指示:
1. BIOS設定の文章によると、USBメモリに置いたファイルでBIOSをアップデートするときは、アドバンスドモードのどの項目を使いますか。
2. BIOS設定の文章を、最後の文に続けて書き進めてください。

特定のブートデバイスを指定してBIOSから退出するBoot Override機能は「起動」タブメニューの最下段「起動デバイス選択」に配置されています。

BIOSのアップデート方法は、まず下から最新のBIOSファイルをダウンロード、解凍してUSBメモリのルートに解凍フォルダを置きます。
サポート:サポート:https://www.asus.com/jp/motherboards-components/motherboards/tuf-gaming/tuf-gaming-z790-plus-wifi-d4/helpdesk_bios/?model2Name=TUF-GAMING-Z790-PLUS-WIFI-D4
USBメモリを挿入したままBIOSを起動し、アドバンスドモードの「ツール-ASUS EZ Flash 3 Utility」でストレージデバイスからのアップデートでBIOSファイルを選択します。あとはガイドに従ってクリックしていけばOKです。


ブートとOSインストール周りについて紹介します。とはいってもASUS TUF GAMING Z790-PLUS WIFI D4のブート回りは下画像のように非常に簡潔にまとめられており初心者でも迷うことはないと思います。
OSのインストールも「Boot Option #1」に「UEFI:〇〇」というOSインストールメディアを設定して保存&退出でOKです。
「Boot Option #1」の下にスクロールしていくとブートデバイスを個別に指定して再起動できる「Boot override」もあるのでこちらから、同様に「UEFI:〇〇」というOSインストールメディアを選択してもOKです。

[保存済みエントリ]
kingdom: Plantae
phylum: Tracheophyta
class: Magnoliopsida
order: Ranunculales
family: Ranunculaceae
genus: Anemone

解答:
1. 「ツール-ASUS EZ Flash 3 Utility」です。

2.
BIOSのアップデートやWindows OSのインストール方法を紹介したところで、ASUS TUF GAMING Z790-PLUS WIFI D4のBIOS機能で管理人が気になったものをいくつかチェックしていきます。
従来のASUS製マザーボードでは「モニタ(Monitor)」のタブページを開くと、温度・電圧モニタリングやファン制御設定が一気に列挙されていたのですが、「ASUS TUF GAMING Z790-PLUS WIFI D4」を含め最新のIntel 500シリーズマザーボードでは、温度モニター、ファン回転数モニター、電圧・電流モニター、Q-Fan設定の4つの小項目に分けられ、より扱いやすくなっています。




モニタ - Q-Fan設定の順にアクセスするとファン制御設定ページが表示されます。

BIOS上のファンコントロール機能についてですが、CPUファン端子とCPU OPT端子はCPU温度依存のファンコントロールしかできませんが、その他のケースファン端子については、VRM電源温度などの各種温度ソースからファンコントロールが可能です。

ファン制御モードはPWM速度調整とDC(電圧)速度調整の2種類が用意されていますが、DC速度調整の場合は制御プロファイルを手動にすると、下限温度以下で冷却ファンを停止させる所謂セミファンレス機能を実現する「ファンの停止許可」の設定が表示されます。

ASUSマザーボードにもグラフィカルUIによるファンコントールの設定機能「Q-Fan Control」があります。機能的には上で紹介したコンソールのファンコンと同じですが、グラフィカルUIでわかりやすく設定できるよという機能になっています。直感的にわかりますし直打ちが苦手な人にはありがたい機能だと思います。

ASUS TUF GAMING Z790-PLUS WIFI D4のOC設定について
ASUS TUF GAMING Z790-PLUS WIFI D4を使用した場合のオーバークロックの方法を紹介します。なおオーバークロックはメーカー保証外の行為であり製品の破損やデータの消失もすべて自己責任となります。オーバークロック検証時は最小構成(CPU、マザーボード、メモリ、システムストレージ、グラフィックボード)以外は基本的にすべて外し、可能ならOC検証用のシステムストレージを用意するなど細心の注意を払ってください。
「ASUS TUF GAMING Z790-PLUS WIFI D4」のオーバークロック設定は「AI Tweaker」というトップメニューのタブページにCPUコアクロック、メモリ、電圧など各種設定項目が集約されています。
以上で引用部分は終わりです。